BASF Net Profit Down, Sales Up in Q3

Germany's BASF AG has reported that the company's net profit in the third quarter halved from the year-ago period, but signaled that long-depressed market conditions may be nearing an end. Sales increased slightly despite negative currency effects, and EBIT before special items was below the previous year's good level.

In a business environment characterized by high raw material prices, margin pressure and a weak U.S. dollar, BASF Aktiengesellschaft increased its sales in the third quarter of 2003 by 2.1 percent to EUR7.7 billion compared with the same period in 2002. Excluding negative currency translation effects, sales increased by 7.6 percent. Price increases contributed 2.1 percent to sales, but prices still remain at an unsatisfactory level. Sales volumes were up 4.5 percent.

"The latest figures for our ongoing business give grounds for hope that we have now reached the bottom of the downturn. However, there has still not yet been a real breakthrough. 2003 remains a difficult year, as demonstrated by the weak third quarter," said Dr. Jurgen Hambrecht, Chairman of the Board of Executive Directors of BASF Aktiengesellschaft.

Third-quarter income from operations (EBIT) before special items fell 31.8 percent to EUR403 million compared with 2002. This unsatisfactory operating result is due mainly to continuing pressure on margins in the Chemicals, Plastics and Performance Products segments.

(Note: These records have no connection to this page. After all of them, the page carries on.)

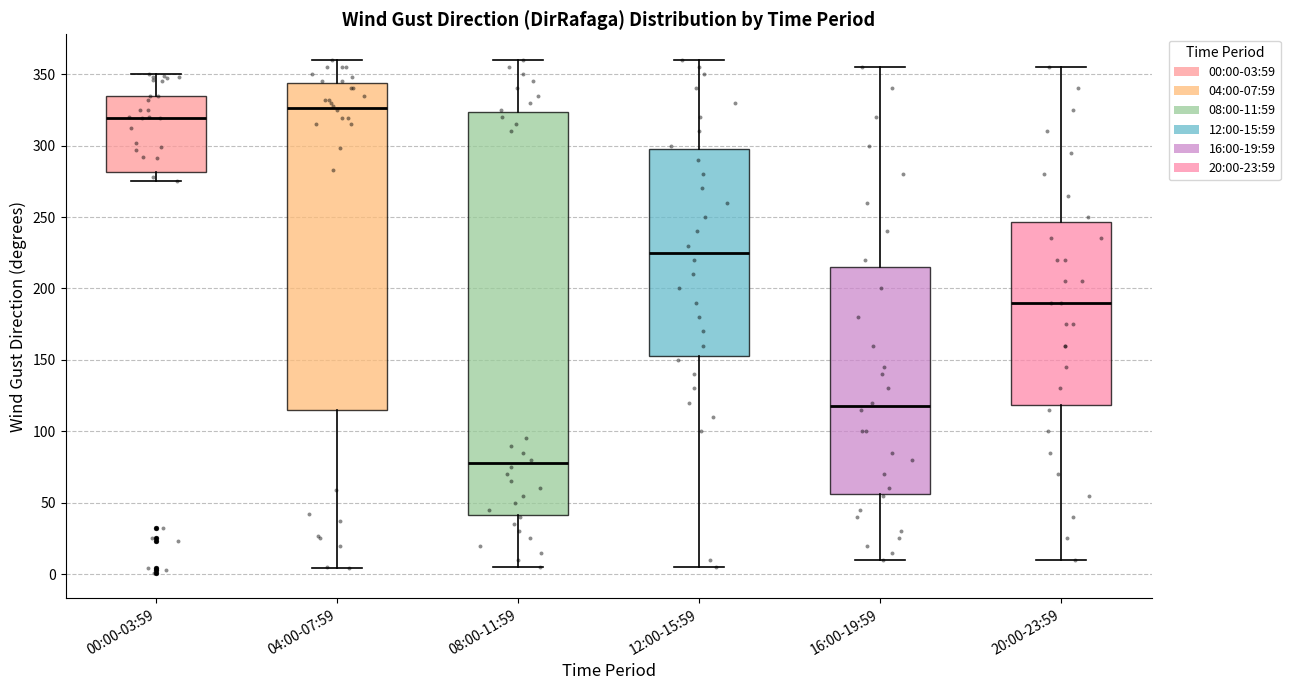

Reading left to right, transcribe this box plot: for each box, give where its median line is, the range the box spans, and where its two whiskers end, as read against the y-axis. The values are not printed on the chart, so give them approximately, as read against the axis.

00:00-03:59: median 320, box 280 to 335, whiskers 275 to 350
04:00-07:59: median 325, box 115 to 345, whiskers 5 to 360
08:00-11:59: median 80, box 40 to 325, whiskers 5 to 360
12:00-15:59: median 225, box 155 to 300, whiskers 5 to 360
16:00-19:59: median 120, box 55 to 215, whiskers 10 to 355
20:00-23:59: median 190, box 120 to 245, whiskers 10 to 355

High oil prices kept purchasing prices for naphtha and natural gas high. BASF's chemicals operations remain burdened by overcapacities, especially in the United States and in Europe. Prices could therefore not be increased to the extent necessary.

EBIT after special items declined 20 percent to EUR374 million. Special charges related mainly to restructuring measures in the NAFTA region and integration costs for the crop protection business acquired by BASF.

Net income in the third quarter fell 51 percent to EUR120 million. In the third quarter of 2002, the financial result contained tax-free gains from the sale of marketable securities. The absence of these tax-free gains in 2003 led to a significant increase in the tax rate compared with the previous year.

Third-quarter earnings per share were EUR0.21 compared with EUR0.43 in 2002.

In the first nine months of 2003, BASF posted cumulative sales of EUR24.8 billion - slightly more than in the same period in 2002. Excluding currency effects, sales would have amounted to EUR26.7 billion, 10.2 percent more than in 2002. At EUR2.2 billion, EBIT before special items in the first nine months was 2.3 percent lower than in 2002. An indicator of financial strength for BASF is that, at just over EUR3.5 billion, the cash provided by operating activities for the first three quarters was already significantly higher than the full-year value for 2002 of EUR2.3 billion. The outlook for full-year EBIT before special items is, however,lower than in 2002.

"In the summer, it was already clear that major efforts would be needed to match the previous year's earnings level. But our own efforts are not enough if there is not a sustainable improvement in the economic climate. We saw no signs of such an improvement in the third quarter," said Hambrecht. "Although there are currently initial signs of an economic recovery, high raw material costs, unsatisfactory margins in some areas of our chemicals businesses and the weak U.S. dollar will continue to put pressure on our business in the fourth quarter," he continued.

Hambrecht concluded, "Even though more and more indicators are positive and pointing upward, we have to rely on facts rather than moods."

He therefore stated that it is too soon to be able to predict when an economic recovery will set in, how strong it will be and how long it will last.

BASF will continue to focus on its extensive Group-wide programs and initiatives to optimize its portfolio, reduce costs and restructure its organization.